「ルーナに出会い、そんな幼稚さもどこかへいった。……魔獣だからと独りで生きていた。人の営みが、家族という輪が、うらやましかった」

今はその戒めもない。

魔獣としての枷はいらないと、リアムはただの男として生きると覚悟を決めると、拘束していた縄がほどけた。

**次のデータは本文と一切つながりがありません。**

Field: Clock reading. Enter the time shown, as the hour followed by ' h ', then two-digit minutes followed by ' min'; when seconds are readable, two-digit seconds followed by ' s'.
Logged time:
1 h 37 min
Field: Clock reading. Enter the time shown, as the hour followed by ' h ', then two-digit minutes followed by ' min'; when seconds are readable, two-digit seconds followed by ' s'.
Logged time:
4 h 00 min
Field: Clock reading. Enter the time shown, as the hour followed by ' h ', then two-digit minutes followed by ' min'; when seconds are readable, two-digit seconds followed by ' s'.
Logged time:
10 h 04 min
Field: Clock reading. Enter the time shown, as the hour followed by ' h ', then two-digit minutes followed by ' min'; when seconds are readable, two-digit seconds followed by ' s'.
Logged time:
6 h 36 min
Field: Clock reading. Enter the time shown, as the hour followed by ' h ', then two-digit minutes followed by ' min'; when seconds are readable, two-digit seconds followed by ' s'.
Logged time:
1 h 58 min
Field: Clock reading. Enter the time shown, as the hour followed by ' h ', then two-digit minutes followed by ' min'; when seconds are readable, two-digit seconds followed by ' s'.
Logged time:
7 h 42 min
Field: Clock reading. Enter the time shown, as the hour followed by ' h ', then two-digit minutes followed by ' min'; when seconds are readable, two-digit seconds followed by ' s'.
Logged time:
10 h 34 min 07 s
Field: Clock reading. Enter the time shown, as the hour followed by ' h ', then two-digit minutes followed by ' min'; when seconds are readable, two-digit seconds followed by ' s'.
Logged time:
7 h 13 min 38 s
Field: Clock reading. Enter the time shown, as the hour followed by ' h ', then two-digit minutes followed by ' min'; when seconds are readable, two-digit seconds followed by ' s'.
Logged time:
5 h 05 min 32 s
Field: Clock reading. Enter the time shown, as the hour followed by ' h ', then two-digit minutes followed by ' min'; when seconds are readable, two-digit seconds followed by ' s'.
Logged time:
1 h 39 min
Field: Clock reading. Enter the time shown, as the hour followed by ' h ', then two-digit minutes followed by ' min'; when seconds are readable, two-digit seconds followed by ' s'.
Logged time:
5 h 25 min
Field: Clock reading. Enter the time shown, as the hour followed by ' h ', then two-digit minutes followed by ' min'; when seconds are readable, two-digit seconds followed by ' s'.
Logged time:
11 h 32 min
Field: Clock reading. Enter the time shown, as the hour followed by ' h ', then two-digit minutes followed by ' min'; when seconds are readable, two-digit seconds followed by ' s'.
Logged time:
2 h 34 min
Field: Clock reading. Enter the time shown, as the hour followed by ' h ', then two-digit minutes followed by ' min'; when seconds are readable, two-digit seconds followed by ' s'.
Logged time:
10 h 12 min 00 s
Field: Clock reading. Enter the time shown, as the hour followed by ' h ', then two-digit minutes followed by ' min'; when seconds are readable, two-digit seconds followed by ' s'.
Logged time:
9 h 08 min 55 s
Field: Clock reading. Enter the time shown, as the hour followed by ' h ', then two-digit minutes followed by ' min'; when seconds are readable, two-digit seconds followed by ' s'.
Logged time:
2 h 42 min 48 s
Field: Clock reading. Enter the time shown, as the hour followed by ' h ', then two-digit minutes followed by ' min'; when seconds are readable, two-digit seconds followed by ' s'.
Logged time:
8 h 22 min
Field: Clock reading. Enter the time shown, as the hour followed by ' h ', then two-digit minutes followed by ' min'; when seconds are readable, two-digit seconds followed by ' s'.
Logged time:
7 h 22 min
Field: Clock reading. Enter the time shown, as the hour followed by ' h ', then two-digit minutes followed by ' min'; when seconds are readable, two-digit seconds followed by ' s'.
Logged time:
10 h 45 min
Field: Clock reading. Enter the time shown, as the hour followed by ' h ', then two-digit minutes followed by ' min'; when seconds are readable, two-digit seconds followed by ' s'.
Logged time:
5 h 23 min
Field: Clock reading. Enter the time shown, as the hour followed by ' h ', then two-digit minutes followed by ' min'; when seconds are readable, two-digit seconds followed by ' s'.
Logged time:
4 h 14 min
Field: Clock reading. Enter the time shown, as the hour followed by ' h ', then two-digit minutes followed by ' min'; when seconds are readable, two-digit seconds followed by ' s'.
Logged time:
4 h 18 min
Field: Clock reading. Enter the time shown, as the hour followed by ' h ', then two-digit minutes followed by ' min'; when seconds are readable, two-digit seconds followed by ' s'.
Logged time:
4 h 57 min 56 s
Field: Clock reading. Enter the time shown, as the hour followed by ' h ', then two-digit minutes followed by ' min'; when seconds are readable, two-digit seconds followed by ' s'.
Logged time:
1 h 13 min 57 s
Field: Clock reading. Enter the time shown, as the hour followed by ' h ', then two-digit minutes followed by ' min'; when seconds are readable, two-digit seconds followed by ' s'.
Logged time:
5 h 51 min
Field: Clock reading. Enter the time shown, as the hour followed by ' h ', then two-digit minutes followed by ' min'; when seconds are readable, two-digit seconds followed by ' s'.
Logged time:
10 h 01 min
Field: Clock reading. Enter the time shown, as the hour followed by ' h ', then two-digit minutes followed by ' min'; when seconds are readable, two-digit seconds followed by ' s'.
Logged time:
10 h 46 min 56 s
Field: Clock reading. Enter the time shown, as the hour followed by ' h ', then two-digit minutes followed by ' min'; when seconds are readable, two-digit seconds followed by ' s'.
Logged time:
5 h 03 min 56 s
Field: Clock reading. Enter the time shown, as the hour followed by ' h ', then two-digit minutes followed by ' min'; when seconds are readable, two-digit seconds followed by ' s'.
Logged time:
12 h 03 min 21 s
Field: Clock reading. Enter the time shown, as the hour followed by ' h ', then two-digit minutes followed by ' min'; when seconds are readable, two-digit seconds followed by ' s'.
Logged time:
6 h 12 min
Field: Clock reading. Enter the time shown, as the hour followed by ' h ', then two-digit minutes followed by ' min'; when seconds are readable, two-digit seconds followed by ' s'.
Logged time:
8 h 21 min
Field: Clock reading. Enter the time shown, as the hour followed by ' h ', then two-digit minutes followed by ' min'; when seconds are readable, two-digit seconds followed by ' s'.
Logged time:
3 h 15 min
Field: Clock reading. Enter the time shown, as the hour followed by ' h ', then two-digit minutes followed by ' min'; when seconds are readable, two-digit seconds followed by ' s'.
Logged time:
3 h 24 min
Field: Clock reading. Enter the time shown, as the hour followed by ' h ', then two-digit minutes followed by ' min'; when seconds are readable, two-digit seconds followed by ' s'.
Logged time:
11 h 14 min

こんな愛に満ちた行動に、ルーナはリアムに嫁いだ歓びに震えた。

「私に穴埋めさせてください。もう寂しい想いなんてさせませんから」

「……あぁ。このどうしようもない願い、叶えてくれるか? 私の愛する妻よ」

「ーーはいっ! もちろんですわ!」

愛してますとリアムの耳元でささやき、気持ちがあふれ出して耳を食む。

諦めの悪さはルーナの長所だ。

雪が降りだす月明かりの下、ルーナはリアムとともに森へと戻るのだった。

***

それからアイスノ王国には人と獣が交わったことで新しい種族が誕生した。

森で暮らす種族であったが、王家との関わりは強く、定期的に交流を深めていた。

国の滅亡を象徴する獣が、人間の妻を前に甘く惚気る姿は国民を驚かせる。

こうしてアイスノ王国に生まれし姫君と巨大な狼は結ばれ、幸せに暮らすのだった。